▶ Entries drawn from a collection

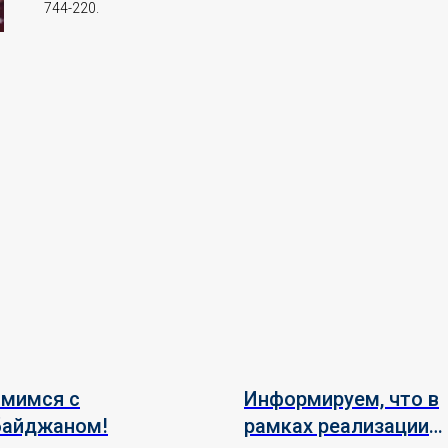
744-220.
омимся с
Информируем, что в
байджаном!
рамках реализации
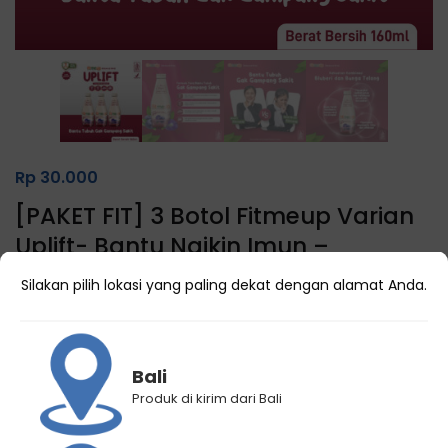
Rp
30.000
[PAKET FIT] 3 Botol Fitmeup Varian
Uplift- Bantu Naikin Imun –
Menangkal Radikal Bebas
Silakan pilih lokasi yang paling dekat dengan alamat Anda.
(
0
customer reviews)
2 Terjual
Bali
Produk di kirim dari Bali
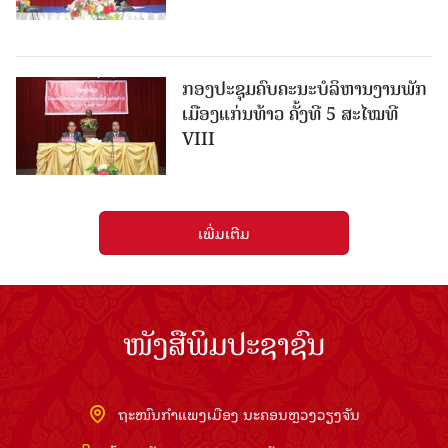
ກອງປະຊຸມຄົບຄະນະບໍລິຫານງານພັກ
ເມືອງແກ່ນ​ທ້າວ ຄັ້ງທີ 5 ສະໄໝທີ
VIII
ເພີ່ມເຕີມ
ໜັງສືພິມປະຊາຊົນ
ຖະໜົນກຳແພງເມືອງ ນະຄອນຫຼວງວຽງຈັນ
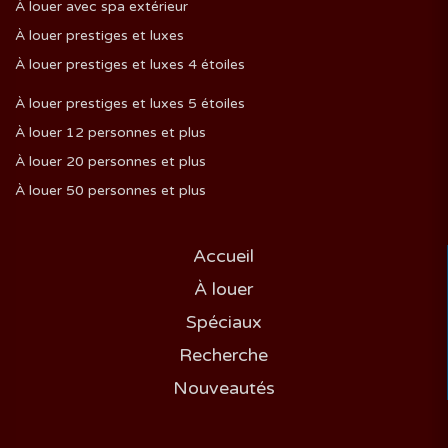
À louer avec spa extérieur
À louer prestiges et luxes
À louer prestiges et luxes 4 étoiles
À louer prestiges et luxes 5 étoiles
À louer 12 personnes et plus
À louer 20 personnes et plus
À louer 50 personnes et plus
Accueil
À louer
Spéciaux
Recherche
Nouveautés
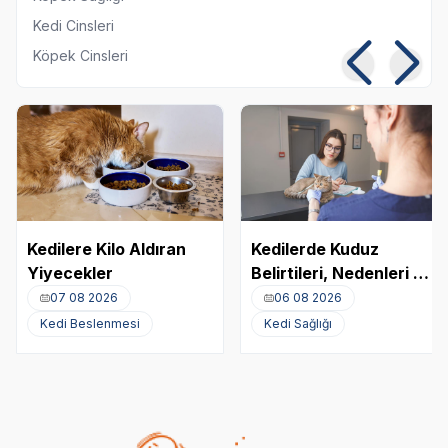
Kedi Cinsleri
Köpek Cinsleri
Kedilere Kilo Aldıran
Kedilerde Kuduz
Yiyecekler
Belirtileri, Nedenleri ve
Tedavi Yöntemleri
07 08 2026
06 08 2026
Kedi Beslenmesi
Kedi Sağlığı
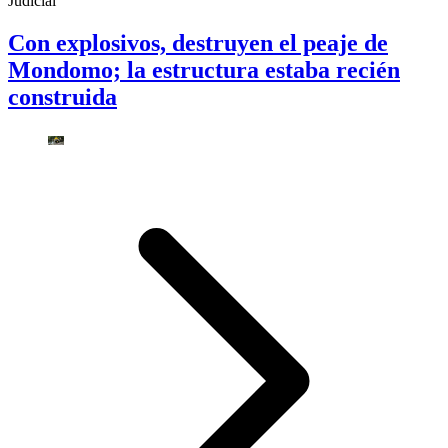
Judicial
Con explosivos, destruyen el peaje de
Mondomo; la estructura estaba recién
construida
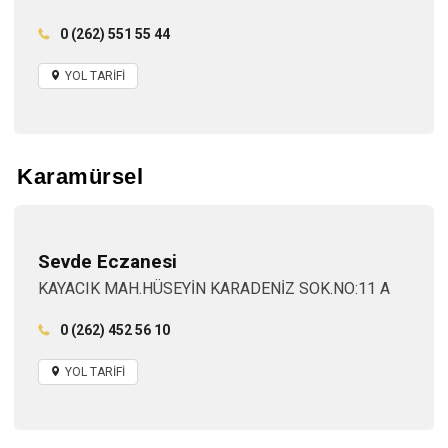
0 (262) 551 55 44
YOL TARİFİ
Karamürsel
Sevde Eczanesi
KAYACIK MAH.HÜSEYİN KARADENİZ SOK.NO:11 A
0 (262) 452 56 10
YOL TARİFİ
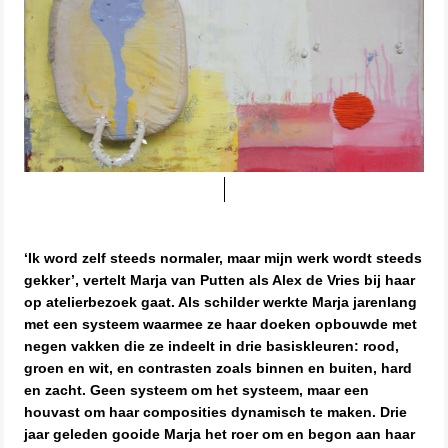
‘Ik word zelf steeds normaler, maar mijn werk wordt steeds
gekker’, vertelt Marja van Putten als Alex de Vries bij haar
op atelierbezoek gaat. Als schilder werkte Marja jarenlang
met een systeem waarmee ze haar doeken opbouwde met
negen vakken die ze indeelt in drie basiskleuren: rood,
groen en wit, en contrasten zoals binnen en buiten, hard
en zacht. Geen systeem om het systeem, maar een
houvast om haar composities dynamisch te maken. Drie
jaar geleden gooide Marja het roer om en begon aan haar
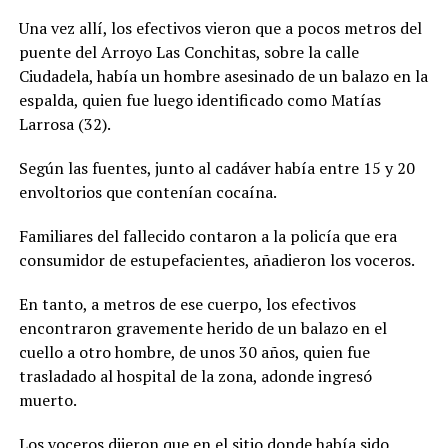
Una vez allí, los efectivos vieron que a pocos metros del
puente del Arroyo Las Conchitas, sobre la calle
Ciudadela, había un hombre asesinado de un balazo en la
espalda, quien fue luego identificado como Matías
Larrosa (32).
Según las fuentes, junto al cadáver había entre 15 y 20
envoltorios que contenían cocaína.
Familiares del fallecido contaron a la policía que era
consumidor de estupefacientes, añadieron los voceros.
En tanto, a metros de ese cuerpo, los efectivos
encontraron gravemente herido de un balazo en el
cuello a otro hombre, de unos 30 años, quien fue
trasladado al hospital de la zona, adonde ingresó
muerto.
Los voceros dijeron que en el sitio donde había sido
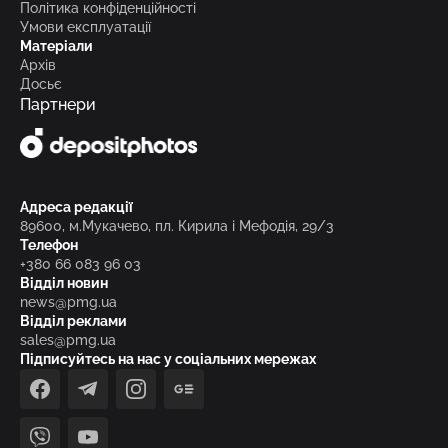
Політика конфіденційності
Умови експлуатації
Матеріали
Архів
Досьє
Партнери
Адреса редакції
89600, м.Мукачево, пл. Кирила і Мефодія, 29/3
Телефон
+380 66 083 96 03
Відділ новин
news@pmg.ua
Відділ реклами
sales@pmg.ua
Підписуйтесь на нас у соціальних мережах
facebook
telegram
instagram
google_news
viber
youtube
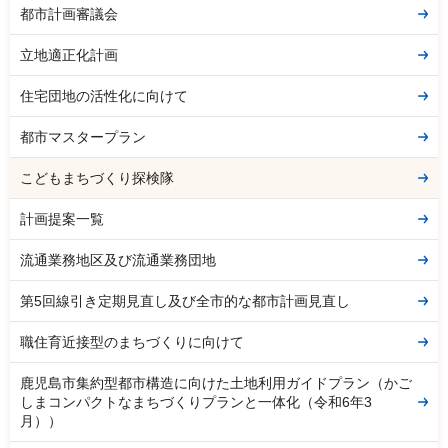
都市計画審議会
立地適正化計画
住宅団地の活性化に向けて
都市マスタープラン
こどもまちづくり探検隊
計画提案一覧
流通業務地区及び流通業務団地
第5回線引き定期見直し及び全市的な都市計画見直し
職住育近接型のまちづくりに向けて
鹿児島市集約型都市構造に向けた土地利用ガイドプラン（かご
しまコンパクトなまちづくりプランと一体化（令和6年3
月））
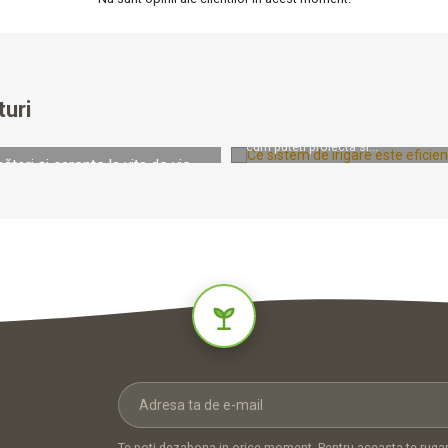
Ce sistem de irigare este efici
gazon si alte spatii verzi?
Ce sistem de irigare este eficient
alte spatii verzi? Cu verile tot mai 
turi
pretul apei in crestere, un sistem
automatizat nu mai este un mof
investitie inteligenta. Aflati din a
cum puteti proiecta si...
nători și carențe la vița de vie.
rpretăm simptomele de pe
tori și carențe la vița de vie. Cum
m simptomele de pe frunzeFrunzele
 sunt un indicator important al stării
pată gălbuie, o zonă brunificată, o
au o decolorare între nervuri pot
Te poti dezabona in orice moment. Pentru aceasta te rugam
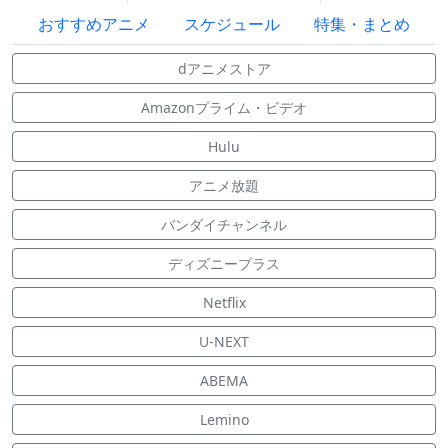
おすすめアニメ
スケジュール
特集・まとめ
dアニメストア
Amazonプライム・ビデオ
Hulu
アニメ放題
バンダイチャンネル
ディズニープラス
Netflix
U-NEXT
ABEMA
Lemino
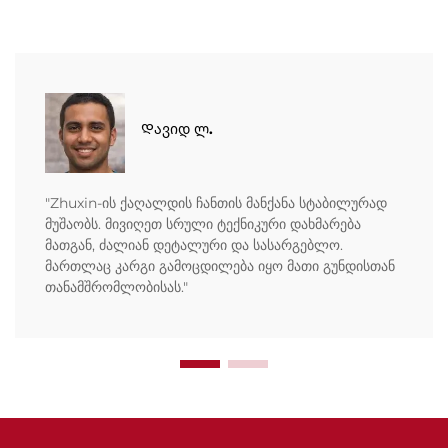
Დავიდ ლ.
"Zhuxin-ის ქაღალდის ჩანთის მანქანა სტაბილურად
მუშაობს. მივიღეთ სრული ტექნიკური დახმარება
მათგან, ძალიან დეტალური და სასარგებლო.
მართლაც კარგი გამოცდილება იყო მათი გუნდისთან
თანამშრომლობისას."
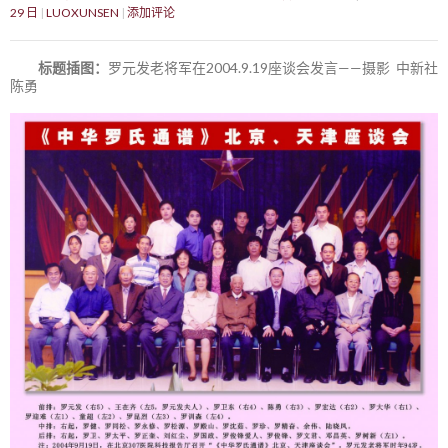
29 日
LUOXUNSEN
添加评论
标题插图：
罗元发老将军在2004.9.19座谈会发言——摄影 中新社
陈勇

▶ What you are asked to do
Reproduce the listing with each "YOL TARİFİ" swapped for "YOL HARİTASI" and everything else unchanged. Leave the pictures out.

▶ Exercise solution
744-220.
омимся с
Информируем, что в
байджаном!
рамках реализации
Rp
30.000
[PAKET FIT] 3 Botol Fitmeup Varian
Uplift- Bantu Naikin Imun –
Menangkal Radikal Bebas
Silakan pilih lokasi yang paling dekat dengan alamat Anda.
(
0
customer reviews)
2 Terjual
Bali
Produk di kirim dari Bali
ກອງປະຊຸມຄົບຄະນະບໍລິຫານງານພັກ
ເມືອງແກ່ນ​ທ້າວ ຄັ້ງທີ 5 ສະໄໝທີ
VIII
ເພີ່ມເຕີມ
ໜັງສືພິມປະຊາຊົນ
ຖະໜົນກຳແພງເມືອງ ນະຄອນຫຼວງວຽງຈັນ
À louer avec spa extérieur
À louer prestiges et luxes
À louer prestiges et luxes 4 étoiles
À louer prestiges et luxes 5 étoiles
À louer 12 personnes et plus
À louer 20 personnes et plus
À louer 50 personnes et plus
Accueil
À louer
Spéciaux
Recherche
Nouveautés
Kedi Cinsleri
Köpek Cinsleri
Kedilere Kilo Aldıran
Kedilerde Kuduz
Yiyecekler
Belirtileri, Nedenleri ve
Tedavi Yöntemleri
07 08 2026
06 08 2026
Kedi Beslenmesi
Kedi Sağlığı
Judicial
Con explosivos, destruyen el peaje de
Mondomo; la estructura estaba recién
construida
0 (262) 551 55 44
YOL HARİTASI
Karamürsel
Sevde Eczanesi
KAYACIK MAH.HÜSEYİN KARADENİZ SOK.NO:11 A
0 (262) 452 56 10
YOL HARİTASI
‘Ik word zelf steeds normaler, maar mijn werk wordt steeds
gekker’, vertelt Marja van Putten als Alex de Vries bij haar
op atelierbezoek gaat. Als schilder werkte Marja jarenlang
met een systeem waarmee ze haar doeken opbouwde met
negen vakken die ze indeelt in drie basiskleuren: rood,
groen en wit, en contrasten zoals binnen en buiten, hard
en zacht. Geen systeem om het systeem, maar een
houvast om haar composities dynamisch te maken. Drie
jaar geleden gooide Marja het roer om en begon aan haar
Una vez allí, los efectivos vieron que a pocos metros del
puente del Arroyo Las Conchitas, sobre la calle
Ciudadela, había un hombre asesinado de un balazo en la
espalda, quien fue luego identificado como Matías
Larrosa (32).
Según las fuentes, junto al cadáver había entre 15 y 20
envoltorios que contenían cocaína.
Familiares del fallecido contaron a la policía que era
consumidor de estupefacientes, añadieron los voceros.
En tanto, a metros de ese cuerpo, los efectivos
encontraron gravemente herido de un balazo en el
cuello a otro hombre, de unos 30 años, quien fue
trasladado al hospital de la zona, adonde ingresó
muerto.
Los voceros dijeron que en el sitio donde había sido
Політика конфіденційності
Умови експлуатації
Матеріали
Архів
Досьє
Партнери
Адреса редакції
89600, м.Мукачево, пл. Кирила і Мефодія, 29/3
Телефон
+380 66 083 96 03
Відділ новин
news@pmg.ua
Відділ реклами
sales@pmg.ua
Підписуйтесь на нас у соціальних мережах
facebook
telegram
instagram
google_news
viber
youtube
都市計画審議会
立地適正化計画
住宅団地の活性化に向けて
都市マスタープラン
こどもまちづくり探検隊
計画提案一覧
流通業務地区及び流通業務団地
第5回線引き定期見直し及び全市的な都市計画見直し
職住育近接型のまちづくりに向けて
鹿児島市集約型都市構造に向けた土地利用ガイドプラン（かご
しまコンパクトなまちづくりプランと一体化（令和6年3
月））
Ce sistem de irigare este efici
gazon si alte spatii verzi?
Ce sistem de irigare este eficient
alte spatii verzi? Cu verile tot mai 
turi
pretul apei in crestere, un sistem
automatizat nu mai este un mof
investitie inteligenta. Aflati din a
cum puteti proiecta si...
nători și carențe la vița de vie.
rpretăm simptomele de pe
tori și carențe la vița de vie. Cum
m simptomele de pe frunzeFrunzele
 sunt un indicator important al stării
pată gălbuie, o zonă brunificată, o
au o decolorare între nervuri pot
Te poti dezabona in orice moment. Pentru aceasta te rugam
おすすめアニメ
スケジュール
特集・まとめ
dアニメストア
Amazonプライム・ビデオ
Hulu
アニメ放題
バンダイチャンネル
ディズニープラス
Netflix
U-NEXT
ABEMA
Lemino
Დავიდ ლ.
"Zhuxin-ის ქაღალდის ჩანთის მანქანა სტაბილურად
მუშაობს. მივიღეთ სრული ტექნიკური დახმარება
მათგან, ძალიან დეტალური და სასარგებლო.
მართლაც კარგი გამოცდილება იყო მათი გუნდისთან
თანამშრომლობისას."
29 日
LUOXUNSEN
添加评论
标题插图：
罗元发老将军在2004.9.19座谈会发言——摄影 中新社
陈勇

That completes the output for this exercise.